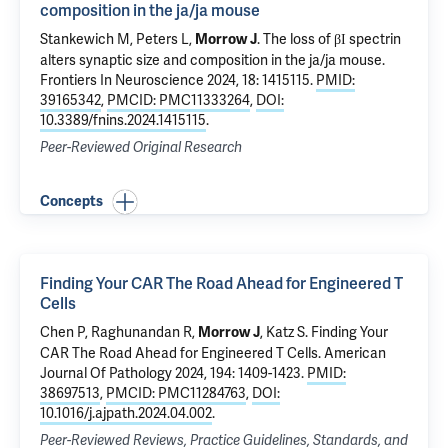
composition in the ja/ja mouse
Stankewich M
, Peters L,
.
The loss of βΙ spectrin
Morrow J
alters synaptic size and composition in the ja/ja mouse
.
Frontiers In Neuroscience 2024, 18: 1415115.
PMID:
39165342
,
PMCID: PMC11333264
,
DOI:
10.3389/fnins.2024.1415115
.
Peer-Reviewed Original Research
Concepts
Finding Your CAR The Road Ahead for Engineered T
Cells
Chen P
, Raghunandan R,
,
Katz S
.
Finding Your
Morrow J
CAR The Road Ahead for Engineered T Cells
. American
Journal Of Pathology 2024, 194: 1409-1423.
PMID:
38697513
,
PMCID: PMC11284763
,
DOI:
10.1016/j.ajpath.2024.04.002
.
Peer-Reviewed Reviews, Practice Guidelines, Standards, and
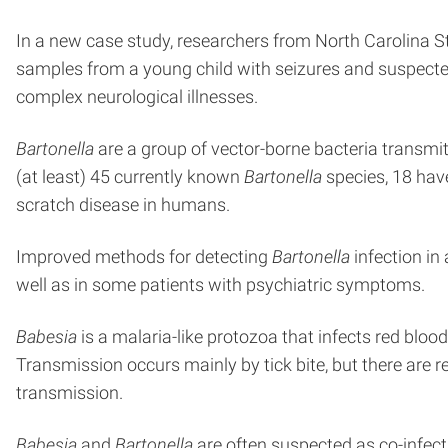
In a new case study, researchers from North Carolina S
samples from a young child with seizures and suspected
complex neurological illnesses.
Bartonella
are a group of vector-borne bacteria transmitte
(at least) 45 currently known
Bartonella
species, 18 ha
scratch disease in humans.
Improved methods for detecting
Bartonella
infection in
well as in some patients with psychiatric symptoms.
Babesia
is a malaria-like protozoa that infects red blood 
Transmission occurs mainly by tick bite, but there are 
transmission.
Babesia
and
Bartonella
are often suspected as co-infec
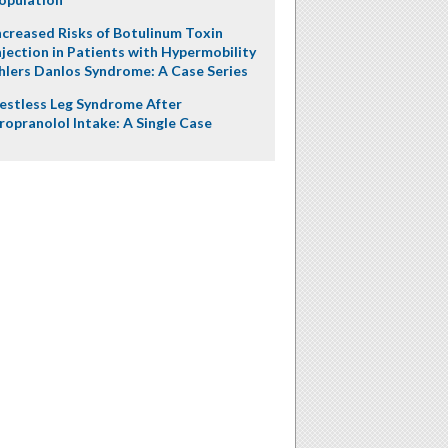
ncreased Risks of Botulinum Toxin
njection in Patients with Hypermobility
hlers Danlos Syndrome: A Case Series
estless Leg Syndrome After
ropranolol Intake: A Single Case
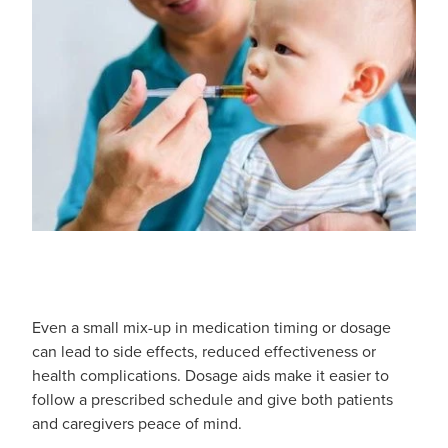
Southern Cross Easy Claim Provider
Sore Throat Screening
Thrush Treatment
Vitamin B12 Injections
Warfarin Monitoring
Even a small mix-up in medication timing or dosage
can lead to side effects, reduced effectiveness or
health complications. Dosage aids make it easier to
follow a prescribed schedule and give both patients
and caregivers peace of mind.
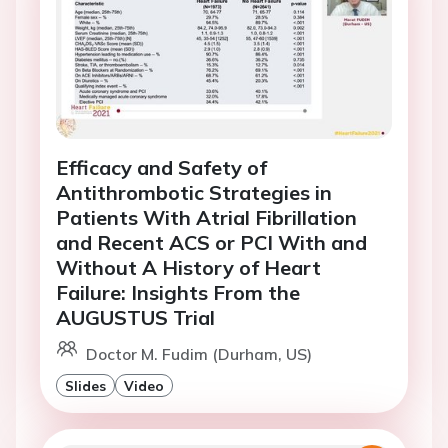
Efficacy and Safety of
Antithrombotic Strategies in
Patients With Atrial Fibrillation
and Recent ACS or PCI With and
Without A History of Heart
Failure: Insights From the
AUGUSTUS Trial
Doctor M. Fudim (Durham, US)
Slides
Video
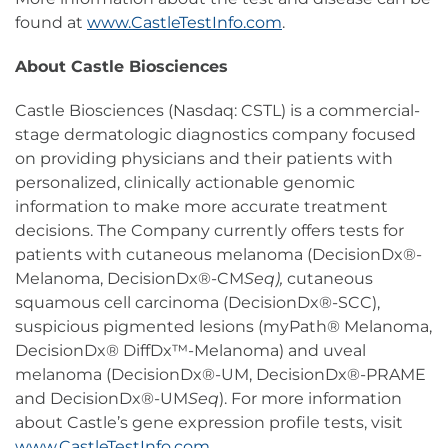
found at
www.CastleTestInfo.com
.
About Castle Biosciences
Castle Biosciences (Nasdaq: CSTL) is a commercial-
stage dermatologic diagnostics company focused
on providing physicians and their patients with
personalized, clinically actionable genomic
information to make more accurate treatment
decisions. The Company currently offers tests for
patients with cutaneous melanoma (DecisionDx®-
Melanoma, DecisionDx®-CM
Seq),
cutaneous
squamous cell carcinoma (DecisionDx®-SCC),
suspicious pigmented lesions (myPath® Melanoma,
DecisionDx® DiffDx™-Melanoma) and uveal
melanoma (DecisionDx®-UM, DecisionDx®-PRAME
and DecisionDx®-UM
Seq
). For more information
about Castle’s gene expression profile tests, visit
www.CastleTestInfo.com
.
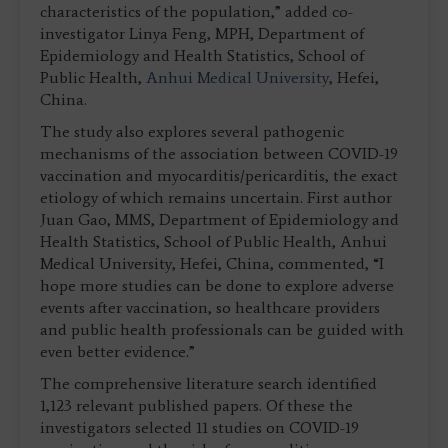
characteristics of the population,” added co-
investigator Linya Feng, MPH, Department of
Epidemiology and Health Statistics, School of
Public Health,
Anhui Medical University
, Hefei,
China.
The study also explores several pathogenic
mechanisms of the association between COVID-19
vaccination and myocarditis/pericarditis, the exact
etiology of which remains uncertain. First author
Juan Gao, MMS, Department of Epidemiology and
Health Statistics, School of Public Health, Anhui
Medical University, Hefei, China, commented, “I
hope more studies can be done to explore adverse
events after vaccination, so healthcare providers
and public health professionals can be guided with
even better evidence.”
The comprehensive literature search identified
1,123 relevant published papers. Of these the
investigators selected 11 studies on COVID-19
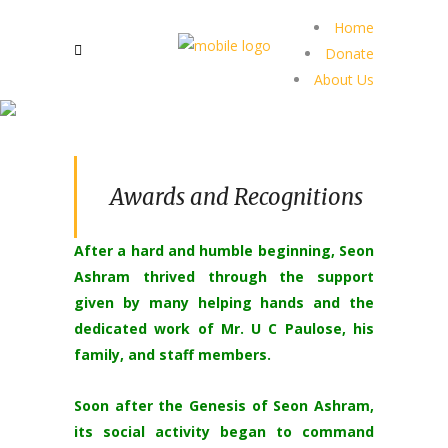
Home
Donate
About Us
Awards and Recognitions
After a hard and humble beginning, Seon
Ashram thrived through the support
given by many helping hands and the
dedicated work of Mr. U C Paulose, his
family, and staff members.
Soon after the Genesis of Seon Ashram,
its social activity began to command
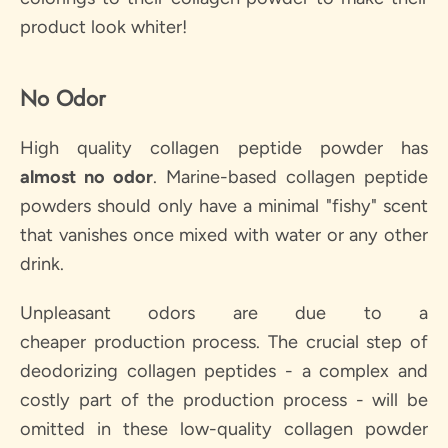
product look whiter!
No Odor
High quality collagen peptide powder has
almost
no odor
. Marine-based collagen peptide
powders should only have a minimal "fishy" scent
that vanishes once mixed with water or any other
drink.
Unpleasant odors are due to a
cheaper production process. The crucial step of
deodorizing collagen peptides - a complex and
costly part of the production process - will be
omitted in these low-quality collagen powder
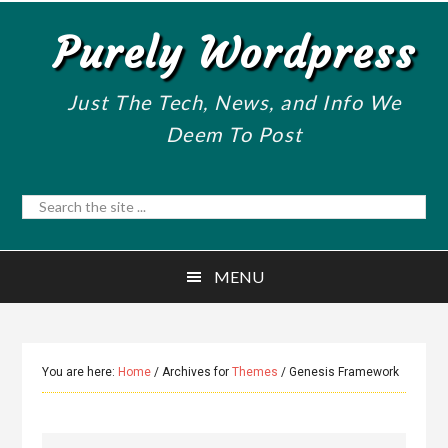
Skip
Skip
Purely Wordpress
to
to
main
primary
content
sidebar
Just The Tech, News, and Info We
Deem To Post
Search
the
site
MENU
...
You are here:
Home
/
Archives for
Themes
/
Genesis Framework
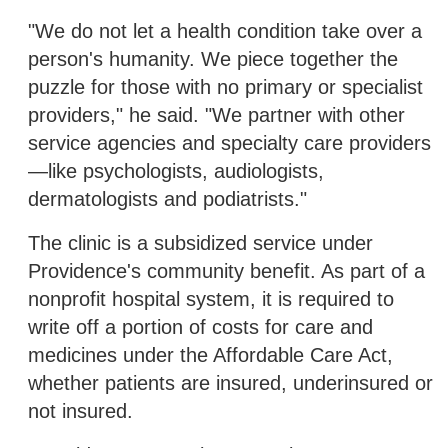
"We do not let a health condition take over a
person's humanity. We piece together the
puzzle for those with no primary or specialist
providers," he said. "We partner with other
service agencies and specialty care providers
—like psychologists, audiologists,
dermatologists and podiatrists."
The clinic is a subsidized service under
Providence's community benefit. As part of a
nonprofit hospital system, it is required to
write off a portion of costs for care and
medicines under the Affordable Care Act,
whether patients are insured, underinsured or
not insured.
==================================================
Starting at the line above that holds "Peer-Reviewed Original Research", repeat every line exactly down to and including the line that holds "ncreased Risks of Botulinum Toxin", then stop. Do not carry over any pictures.

• **Solution to this exercise**
Peer-Reviewed Original Research
Concepts
Finding Your CAR The Road Ahead for Engineered T
Cells
Chen P
, Raghunandan R,
,
Katz S
.
Finding Your
Morrow J
CAR The Road Ahead for Engineered T Cells
. American
Journal Of Pathology 2024, 194: 1409-1423.
PMID:
38697513
,
PMCID: PMC11284763
,
DOI:
10.1016/j.ajpath.2024.04.002
.
Peer-Reviewed Reviews, Practice Guidelines, Standards, and
In a new case study, researchers from North Carolina S
samples from a young child with seizures and suspected
complex neurological illnesses.
Bartonella
are a group of vector-borne bacteria transmitte
(at least) 45 currently known
Bartonella
species, 18 ha
scratch disease in humans.
Improved methods for detecting
Bartonella
infection in
well as in some patients with psychiatric symptoms.
Babesia
is a malaria-like protozoa that infects red blood 
Transmission occurs mainly by tick bite, but there are 
transmission.
Babesia
and
Bartonella
are often suspected as co-infec
ncreased Risks of Botulinum Toxin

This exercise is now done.